**ACTIVITY:**
Look for the line containing "(Ayrıca bkz. ا.) Bunu ب (b) takip eder." in the records below. Then output it and all the lines that follow, exactly and without any others.

----

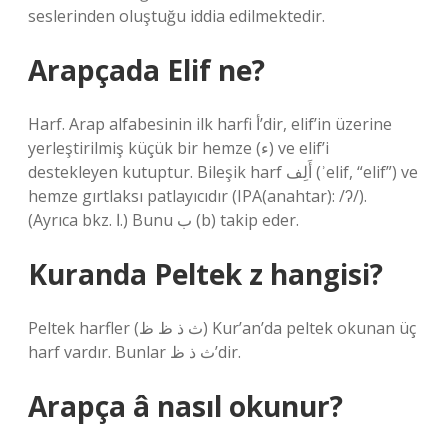
seslerinden oluştuğu iddia edilmektedir.
Arapçada Elif ne?
Harf. Arap alfabesinin ilk harfi أ’dir, elif’in üzerine
yerleştirilmiş küçük bir hemze (ء) ve elif’i
destekleyen kutuptur. Bileşik harf أَلِف‎ (ʾelif, “elif”) ve
hemze gırtlaksı patlayıcıdır (IPA(anahtar): /ʔ/).
(Ayrıca bkz. ا.) Bunu ب (b) takip eder.
Kuranda Peltek z hangisi?
Peltek harfler (ث ذ ظ ظ) Kur’an’da peltek okunan üç
harf vardır. Bunlar ث ذ ظ’dir.
Arapça â nasıl okunur?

----

**RESPONSE BELOW:**
(Ayrıca bkz. ا.) Bunu ب (b) takip eder.
Kuranda Peltek z hangisi?
Peltek harfler (ث ذ ظ ظ) Kur’an’da peltek okunan üç
harf vardır. Bunlar ث ذ ظ’dir.
Arapça â nasıl okunur?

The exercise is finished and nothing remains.